La película puede causar irritación y disgusto tras un primer visionado, especialmente porque Antonioni nos muestra un retazo de historia sumamente interesante y fomenta unas expectativas de resolución que, con toda seguridad, los espectadores no verán satisfechas. No obstante, los sucesivos visionados van desvelando la multitud temática del film y su trasfondo de incomunicación, basado en este caso en la indolencia.
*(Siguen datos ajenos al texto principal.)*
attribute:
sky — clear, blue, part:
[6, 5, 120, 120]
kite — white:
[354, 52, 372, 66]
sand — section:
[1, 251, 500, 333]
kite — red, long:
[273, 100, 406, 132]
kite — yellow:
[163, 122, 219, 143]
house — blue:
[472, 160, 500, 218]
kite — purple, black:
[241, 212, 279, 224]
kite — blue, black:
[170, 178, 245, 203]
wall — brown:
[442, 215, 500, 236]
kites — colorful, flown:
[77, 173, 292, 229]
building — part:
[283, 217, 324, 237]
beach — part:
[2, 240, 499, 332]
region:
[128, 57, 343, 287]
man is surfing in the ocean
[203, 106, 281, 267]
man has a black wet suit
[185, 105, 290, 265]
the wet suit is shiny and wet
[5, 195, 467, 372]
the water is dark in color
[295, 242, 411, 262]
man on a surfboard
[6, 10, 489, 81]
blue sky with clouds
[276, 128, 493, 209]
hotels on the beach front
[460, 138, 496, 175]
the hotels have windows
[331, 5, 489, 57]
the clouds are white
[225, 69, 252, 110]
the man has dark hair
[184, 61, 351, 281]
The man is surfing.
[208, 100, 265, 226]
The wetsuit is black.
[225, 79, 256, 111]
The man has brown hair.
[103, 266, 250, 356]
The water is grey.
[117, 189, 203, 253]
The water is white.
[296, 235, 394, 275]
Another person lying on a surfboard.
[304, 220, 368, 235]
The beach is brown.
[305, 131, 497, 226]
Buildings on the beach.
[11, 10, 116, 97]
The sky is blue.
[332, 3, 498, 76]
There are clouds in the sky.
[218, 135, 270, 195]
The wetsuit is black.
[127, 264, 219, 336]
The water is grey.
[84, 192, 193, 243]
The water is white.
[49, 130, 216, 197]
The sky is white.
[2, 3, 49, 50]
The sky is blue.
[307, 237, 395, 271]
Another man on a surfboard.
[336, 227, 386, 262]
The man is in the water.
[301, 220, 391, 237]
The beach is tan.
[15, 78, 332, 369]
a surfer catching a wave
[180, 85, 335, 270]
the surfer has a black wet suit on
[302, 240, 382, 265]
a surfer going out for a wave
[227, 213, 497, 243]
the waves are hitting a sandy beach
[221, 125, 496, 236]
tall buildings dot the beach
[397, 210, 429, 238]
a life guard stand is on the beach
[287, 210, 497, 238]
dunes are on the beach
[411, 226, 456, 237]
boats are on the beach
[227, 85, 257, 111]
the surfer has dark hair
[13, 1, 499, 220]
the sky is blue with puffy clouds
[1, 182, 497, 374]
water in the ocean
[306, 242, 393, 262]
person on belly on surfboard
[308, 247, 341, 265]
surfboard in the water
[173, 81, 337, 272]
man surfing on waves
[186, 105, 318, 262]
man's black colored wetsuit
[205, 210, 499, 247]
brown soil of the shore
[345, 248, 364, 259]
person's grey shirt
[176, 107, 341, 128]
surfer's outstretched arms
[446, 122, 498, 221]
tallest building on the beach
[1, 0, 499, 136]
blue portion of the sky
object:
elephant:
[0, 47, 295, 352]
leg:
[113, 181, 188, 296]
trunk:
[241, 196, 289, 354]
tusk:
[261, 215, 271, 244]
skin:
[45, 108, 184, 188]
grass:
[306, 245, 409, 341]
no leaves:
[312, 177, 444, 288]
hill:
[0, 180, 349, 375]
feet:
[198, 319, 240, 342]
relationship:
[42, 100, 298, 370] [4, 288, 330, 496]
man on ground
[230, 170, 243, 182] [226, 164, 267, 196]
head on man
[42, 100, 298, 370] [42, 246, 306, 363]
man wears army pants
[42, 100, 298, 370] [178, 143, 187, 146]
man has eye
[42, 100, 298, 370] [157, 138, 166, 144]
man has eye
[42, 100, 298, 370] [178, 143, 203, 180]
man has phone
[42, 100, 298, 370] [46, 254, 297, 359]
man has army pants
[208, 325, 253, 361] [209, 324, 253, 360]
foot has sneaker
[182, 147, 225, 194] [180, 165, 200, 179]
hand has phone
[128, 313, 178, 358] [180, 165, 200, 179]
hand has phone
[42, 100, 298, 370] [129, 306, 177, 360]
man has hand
La tragedia acaecida en la isla parece abrir una brecha emocional muy profunda en todos los presentes, pero el paso del tiempo y la atrofia sentimental de la casta a la que pertenecen llevan a Claudia (maravillosa Monica Vitti, en su primera colaboración con Antonioni) no solo a perder interés por lo ocurrido, sino a entregarse a la traición latente, que finalmente sale a la superficie. Hacia el final, Antonioni expone su propia indolencia ante los hechos y ante la conclusión misma de su ambiciosa estructura argumental, languideciendo y efectuando un letárgico goteo de secuencias hasta el fundido en negro…

Es digna de destacar la variedad escénica del film, el retrato de la frivolidad y las dificultades de comunicación de la burguesía y las no tan soterradas referencias sexuales, presentes en casi todos los entornos físicos de la película. Y también, por supuesto, la silenciosa y magnética belleza de su protagonista femenina.

Obra incomprendida y vilipendiada en su día, ha ganado prestigio como film de culto y como paradigma del mensaje de incomunicación que es la base del todo el mensaje cinematográfico de Antonioni.